O translado contou com todo o apoio da Escola de Comando e Estado-Maior do Exército, no comando do General Ivan de Souza Mendes e foi idealizada, planejada  e conduzida pelo Major Médico Dr. Alberto Martins, aluno daquela Escola de Altos Estudos Militares e hoje General Alberto Martins da Silva, o historiador do Serviço de Saúde do Exército e acadêmico da Academia de História Militar Terrestre do Brasil (AHIMTB), onde ocupa a cadeira General Aurélio de Lyra Tavares. Este,  foi Ministro do Exército, embaixador do Brasil na França e acadêmico da Academia Brasileira de Letras (ABL) e que, certa feita, foi visitado pelo poeta em campanha para ingressar na citada ABL.

          E contou-nos o acadêmico General Lyra Tavares que ele recebeu o poeta com imensa satisfação. E que na ocasião sua senhora, filha de Cachoeira do Sul, preparou-se para receber o poeta com um café e um prato de sonhos, tradição gaúcha. E ao passar o prato de sonhos ao poeta ele saiu com esta tirada: - “Muito obrigado minha senhora. Como eu, um poeta, poderia comer sonhos? Seria um sacrilégio?”

          Mas o poeta não foi aceito pela Academia Brasileira de Letras, circunstância que teria lhe provocado a seguinte reação. -”Eles passarão! Eu, passarinho!”. Em realidade é indiscutível a merecida fama do poeta passarinho, em comparação com as dos que se opuseram ao seu ingresso na ABL.

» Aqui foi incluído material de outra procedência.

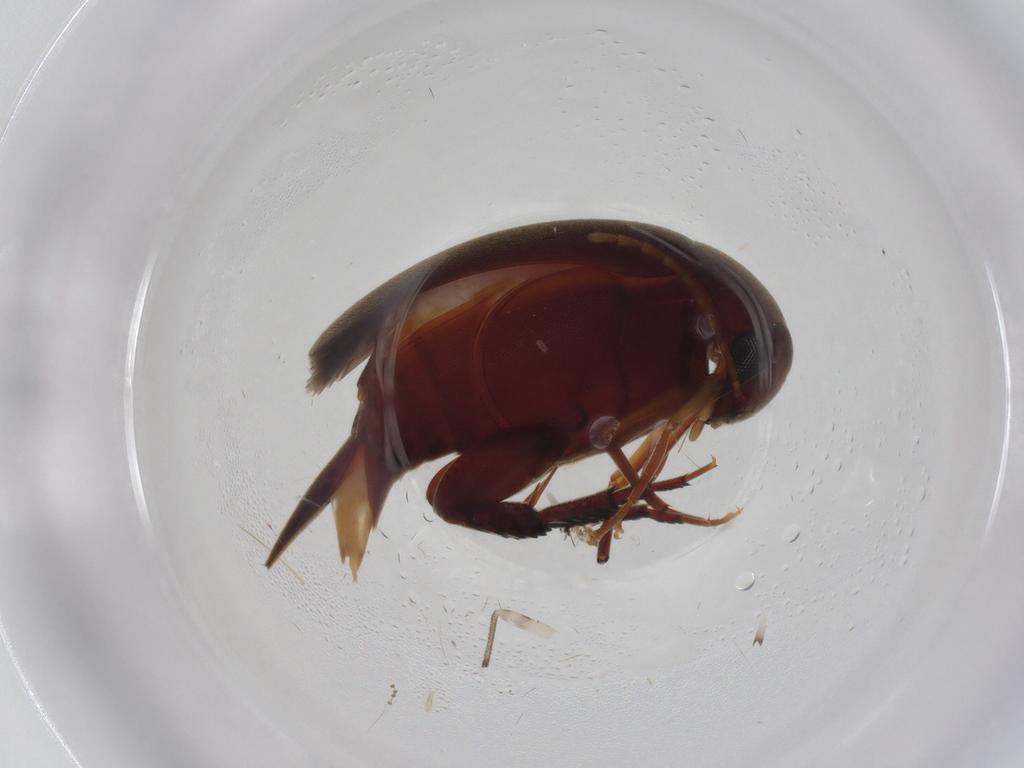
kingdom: Animalia
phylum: Arthropoda
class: Insecta
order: Coleoptera
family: Mordellidae
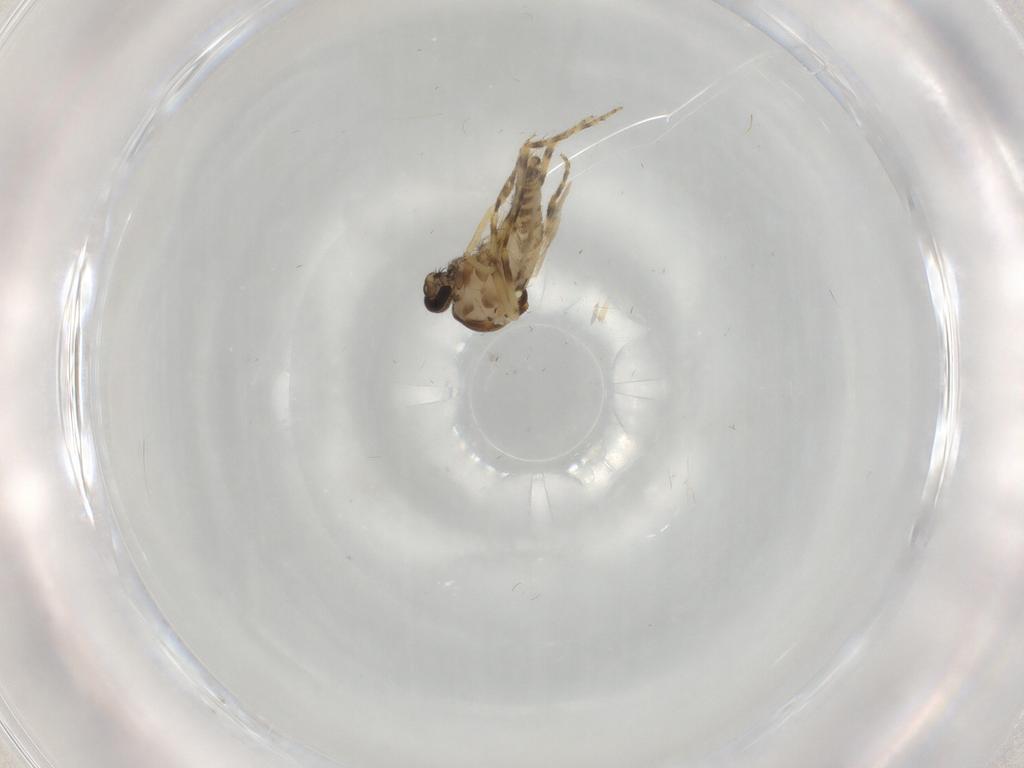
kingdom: Animalia
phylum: Arthropoda
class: Insecta
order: Diptera
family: Ceratopogonidae
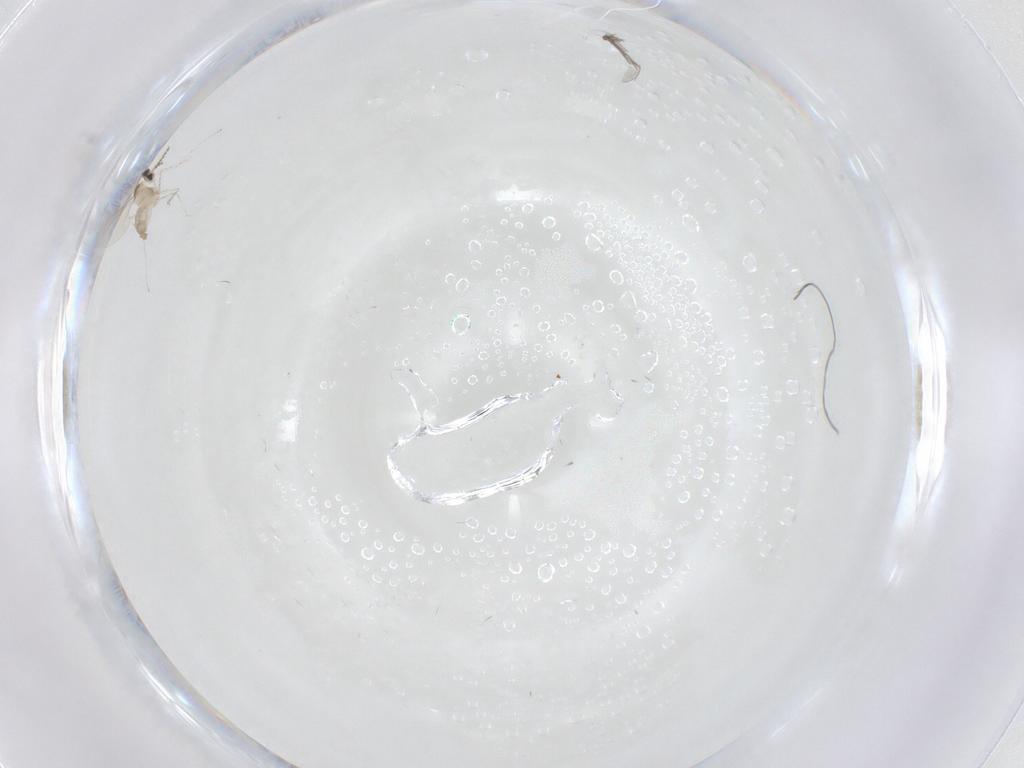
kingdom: Animalia
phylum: Arthropoda
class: Insecta
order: Diptera
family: Cecidomyiidae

        De seus contatos com a vida militar por cinco anos como aluno do Casarão da Várzea, como soldado de Infantaria voluntário na Revolução de 30 e influências das histórias de seu avô na Retirada da Laguna e das revoluções de 93, 23 e 24 que envolveram Alegrete, e ainda a de 30 em que foi soldado voluntário, conclui-se de seu espírito militar sintetizado nesta sua afirmação ao lhe ser perguntado qual o epitáfio que gostaria ver gravado em seu túmulo, ao que teria respondido:

 

“Mário Quintana”

“Tombou  heróicamente em combate, ao comando do Marquês de Caxias, na conquista da Ponte de Itororó, em 6 de dezembro de 1868.

 

(x) Cel Cláudio Moreira Bento , natural de Canguçu- RS, fundador e presidente da Academia de História Militar Terrestre do Brasil(AHIMTB), do Instituto de História e Tradições do RGS(IHTRGS) e das academias  Canguçuense (ACANDHIS) e Piratiniense (ACAPIR)  de História, e correspondente do CIPEL.